Saeed Al-Mutairi

Personal information
- Full name: Saeed Al-Mutairi
- Nationality: Saudi Arabia
- Born: 24 September 1968 (age 57) Riyadh, Saudi Arabia
- Height: 1.72 m (5 ft 7+1⁄2 in)
- Weight: 65 kg (143 lb)

Sport
- Sport: Shooting
- Event: Skeet

= Saeed Al-Mutairi =

Saudi Arabian sports shooter (born 1968)

Saeed Al-Mutairi (سعيد بن مقبل المطيري; born September 24, 1968) is a Saudi Arabian sport shooter. Al-Mutairi made his official debut for the 1996 Summer Olympics in Atlanta, where he placed thirty-second in men's skeet shooting, with a hit of 117 targets, tying his position with five other shooters, including six-time Olympian and former silver medalist Eric Swinkels of the Netherlands. He managed to score 119 points for his category at the 2000 Summer Olympics in Sydney, and eventually achieved his best career result at the 2004 Summer Olympics in Athens, when he shot a total 120 targets in the qualifying rounds, finishing in seventeenth place.
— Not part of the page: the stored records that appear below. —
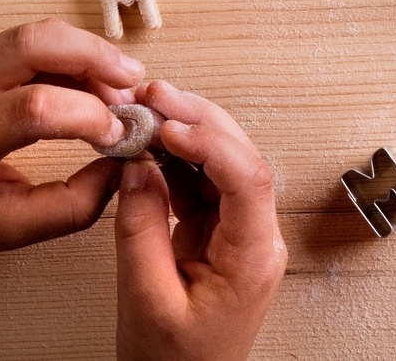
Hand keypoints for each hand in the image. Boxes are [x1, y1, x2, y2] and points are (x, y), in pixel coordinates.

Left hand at [0, 18, 143, 264]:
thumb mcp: (6, 229)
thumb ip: (72, 206)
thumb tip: (122, 170)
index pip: (36, 107)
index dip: (89, 116)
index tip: (117, 138)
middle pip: (36, 43)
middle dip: (95, 56)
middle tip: (132, 82)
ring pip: (38, 32)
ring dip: (87, 51)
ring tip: (118, 85)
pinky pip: (32, 40)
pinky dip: (70, 53)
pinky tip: (92, 82)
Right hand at [116, 81, 285, 360]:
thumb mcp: (146, 300)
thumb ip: (141, 231)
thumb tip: (138, 168)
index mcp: (253, 257)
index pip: (249, 181)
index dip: (212, 143)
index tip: (171, 125)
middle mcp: (257, 238)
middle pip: (240, 161)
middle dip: (199, 122)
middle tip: (155, 95)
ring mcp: (240, 234)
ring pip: (222, 166)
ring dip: (187, 134)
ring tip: (147, 109)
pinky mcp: (219, 235)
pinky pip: (202, 186)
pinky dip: (176, 162)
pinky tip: (150, 146)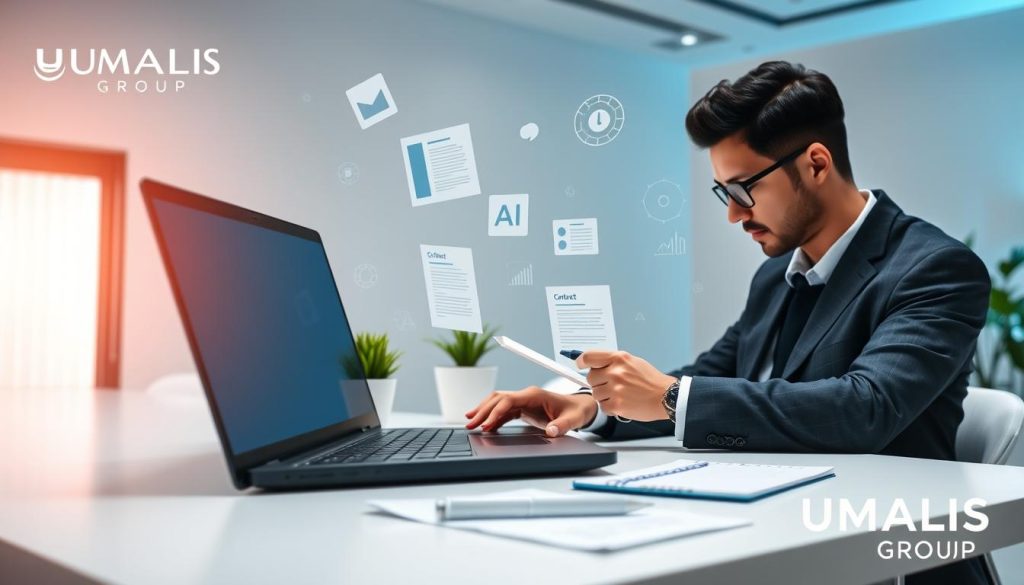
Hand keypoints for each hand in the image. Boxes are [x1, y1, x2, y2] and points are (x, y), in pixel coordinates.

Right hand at [464, 386, 597, 436]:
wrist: (581, 407)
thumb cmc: (576, 411)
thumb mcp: (573, 420)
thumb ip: (561, 426)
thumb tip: (550, 432)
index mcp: (534, 395)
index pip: (508, 400)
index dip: (495, 411)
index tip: (485, 425)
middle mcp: (526, 395)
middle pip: (498, 399)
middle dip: (482, 410)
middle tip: (469, 424)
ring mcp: (523, 400)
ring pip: (497, 402)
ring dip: (483, 411)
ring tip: (470, 421)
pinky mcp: (523, 408)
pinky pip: (504, 410)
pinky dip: (492, 417)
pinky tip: (485, 426)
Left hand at [576, 350, 676, 421]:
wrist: (666, 396)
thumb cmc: (651, 380)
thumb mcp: (632, 362)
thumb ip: (613, 361)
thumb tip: (593, 363)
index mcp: (619, 358)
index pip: (589, 357)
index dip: (581, 361)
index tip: (580, 365)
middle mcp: (616, 372)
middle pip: (590, 377)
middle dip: (597, 382)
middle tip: (610, 385)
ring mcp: (616, 389)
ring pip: (595, 394)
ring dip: (604, 396)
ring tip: (619, 395)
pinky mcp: (617, 405)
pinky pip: (603, 407)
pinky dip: (610, 407)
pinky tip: (622, 403)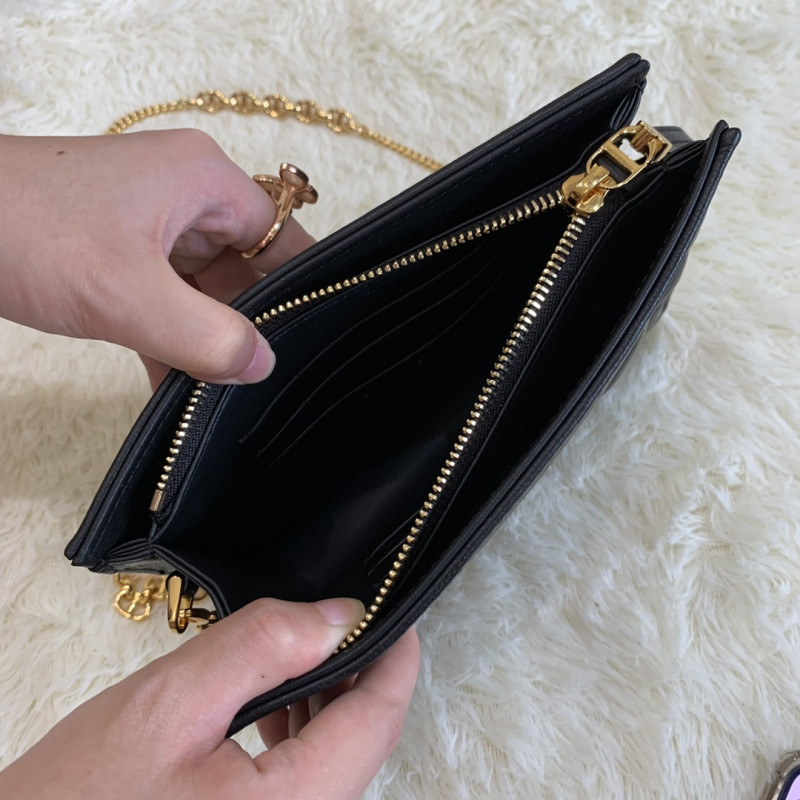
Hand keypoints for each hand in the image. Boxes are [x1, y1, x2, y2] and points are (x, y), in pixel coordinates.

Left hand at [0, 130, 313, 386]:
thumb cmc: (21, 228)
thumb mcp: (126, 294)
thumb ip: (205, 336)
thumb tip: (261, 365)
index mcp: (204, 181)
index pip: (282, 240)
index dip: (297, 294)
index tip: (304, 346)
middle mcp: (187, 196)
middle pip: (246, 270)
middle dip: (246, 326)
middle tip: (253, 380)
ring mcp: (153, 223)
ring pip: (205, 291)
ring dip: (205, 339)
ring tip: (215, 392)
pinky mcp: (123, 250)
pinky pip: (168, 299)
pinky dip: (171, 339)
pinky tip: (172, 386)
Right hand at [0, 598, 419, 798]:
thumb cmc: (79, 798)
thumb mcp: (173, 702)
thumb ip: (263, 645)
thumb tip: (341, 614)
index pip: (378, 720)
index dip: (394, 654)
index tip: (393, 609)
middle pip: (363, 739)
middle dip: (356, 671)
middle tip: (333, 618)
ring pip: (336, 759)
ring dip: (326, 701)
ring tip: (296, 656)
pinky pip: (307, 781)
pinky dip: (301, 734)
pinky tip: (272, 705)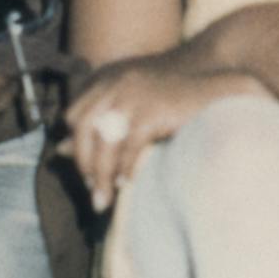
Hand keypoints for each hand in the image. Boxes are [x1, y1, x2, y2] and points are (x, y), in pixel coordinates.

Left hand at [66, 55, 261, 213]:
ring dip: (101, 175)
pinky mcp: (152, 112)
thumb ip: (98, 122)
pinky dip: (126, 168)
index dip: (77, 145)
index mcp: (106, 80)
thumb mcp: (131, 103)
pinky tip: (128, 181)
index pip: (75, 116)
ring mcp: (133, 96)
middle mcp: (115, 84)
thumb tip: (61, 149)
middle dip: (84, 163)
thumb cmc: (174, 95)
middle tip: (91, 190)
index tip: (85, 171)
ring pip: (104, 142)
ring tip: (104, 199)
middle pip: (84, 129)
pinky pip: (129, 147)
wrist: (218, 79)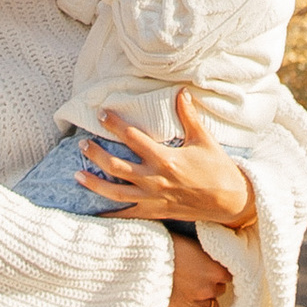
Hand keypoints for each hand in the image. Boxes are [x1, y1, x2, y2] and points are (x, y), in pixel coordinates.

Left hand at [80, 90, 258, 232]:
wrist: (229, 200)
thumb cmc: (217, 168)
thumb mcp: (203, 139)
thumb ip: (188, 116)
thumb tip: (181, 92)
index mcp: (165, 158)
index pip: (132, 138)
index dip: (114, 124)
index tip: (101, 114)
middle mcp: (155, 179)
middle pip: (116, 166)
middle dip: (96, 155)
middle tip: (82, 144)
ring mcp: (153, 198)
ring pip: (116, 192)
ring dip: (94, 183)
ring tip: (77, 174)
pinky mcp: (156, 212)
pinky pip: (127, 214)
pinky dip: (110, 214)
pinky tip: (95, 211)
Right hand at [167, 231, 232, 306]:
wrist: (146, 260)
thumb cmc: (168, 247)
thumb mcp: (194, 244)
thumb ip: (208, 256)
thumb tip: (215, 260)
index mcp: (215, 270)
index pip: (228, 275)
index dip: (219, 272)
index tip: (212, 270)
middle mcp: (209, 287)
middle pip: (220, 290)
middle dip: (212, 285)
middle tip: (199, 278)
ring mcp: (197, 302)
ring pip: (213, 305)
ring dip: (208, 299)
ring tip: (196, 292)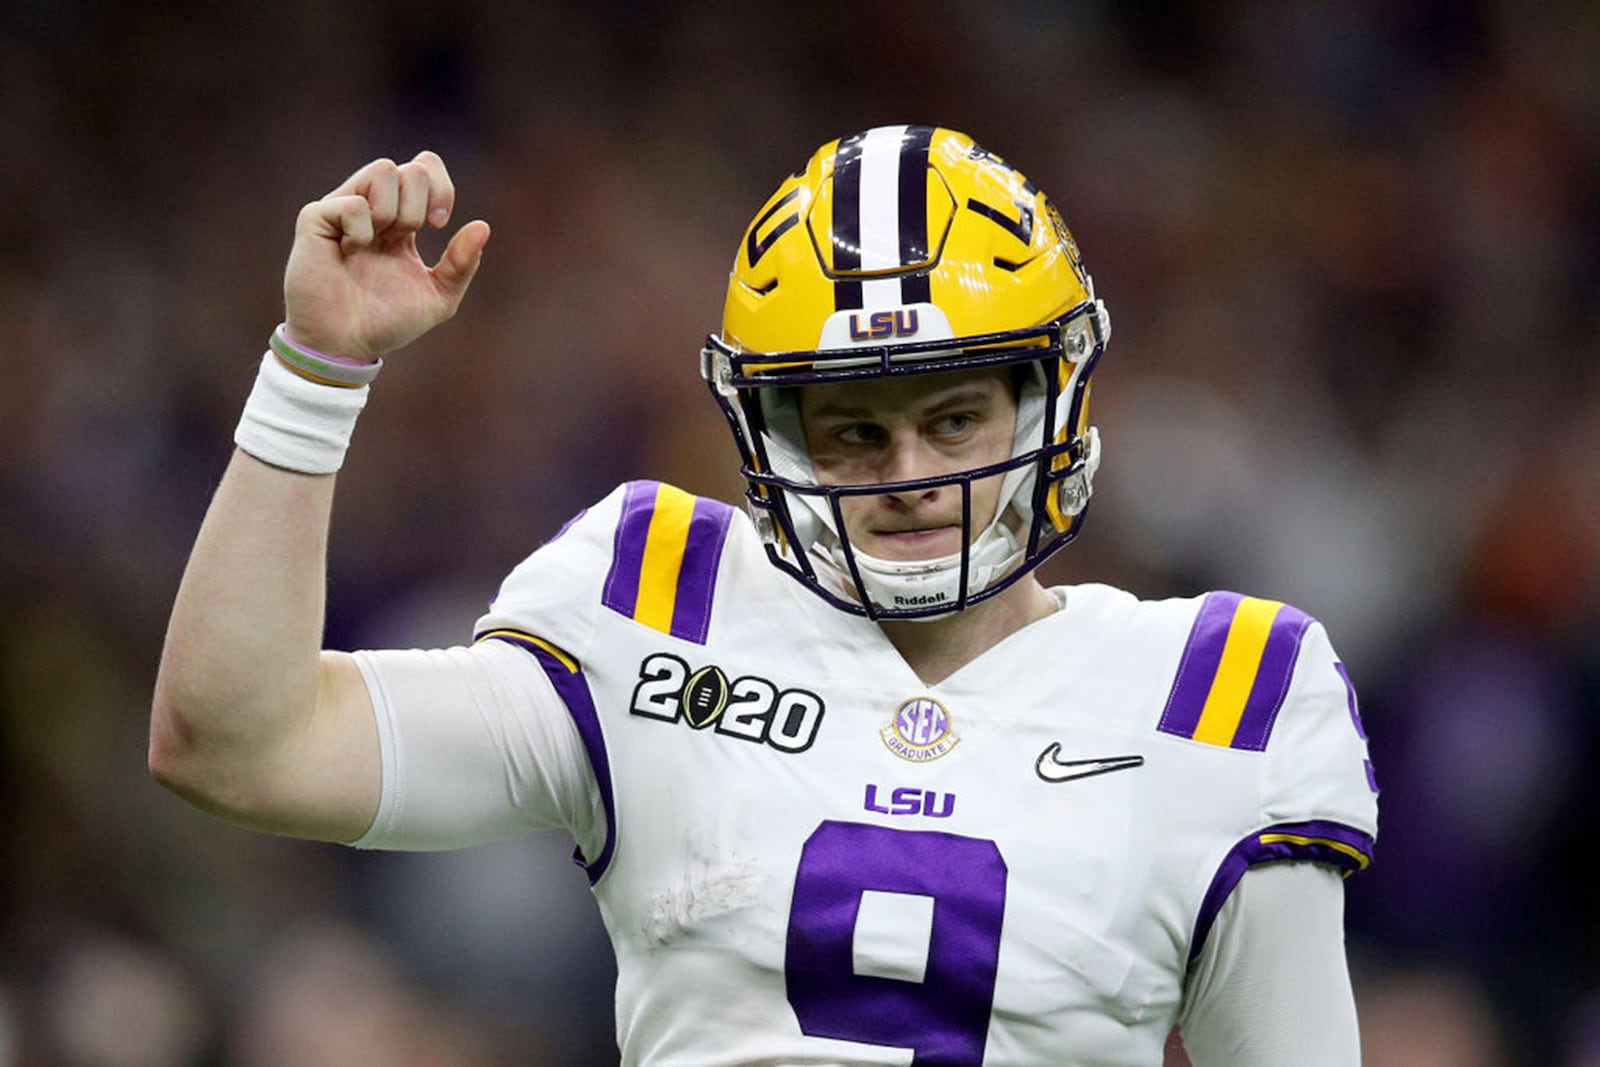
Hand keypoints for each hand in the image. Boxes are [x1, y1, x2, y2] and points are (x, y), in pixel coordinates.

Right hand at [283, 151, 490, 360]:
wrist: (346, 345)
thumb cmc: (387, 323)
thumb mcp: (438, 298)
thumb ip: (462, 264)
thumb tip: (483, 226)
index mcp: (401, 220)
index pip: (424, 168)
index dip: (441, 186)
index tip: (438, 225)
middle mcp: (373, 208)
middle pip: (409, 168)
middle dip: (419, 203)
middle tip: (407, 236)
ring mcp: (343, 210)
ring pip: (382, 170)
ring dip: (393, 210)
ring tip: (379, 242)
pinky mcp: (316, 219)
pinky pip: (352, 202)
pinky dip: (362, 228)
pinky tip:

At the 2008 Summer Olympics in Beijing, Al-Mutairi made his fourth appearance in men's skeet shooting. Unlike his three previous games, he struggled to attain a higher position in the qualifying rounds, shooting less than twenty-five clay targets in each of five successive attempts. Because of his poor performance and tough competition, Al-Mutairi finished only in thirty-ninth place at the end of two-day qualifying rounds, for a total score of 104 points.

At the 2020 Summer Olympics in Tokyo, Al-Mutairi made his fifth appearance in men's skeet shooting, but his final score of 119 was not enough to see him progress despite a second day of qualification that saw him claim a perfect score of 25 in the first round, and 23 in the second, for a total of 48 out of 50.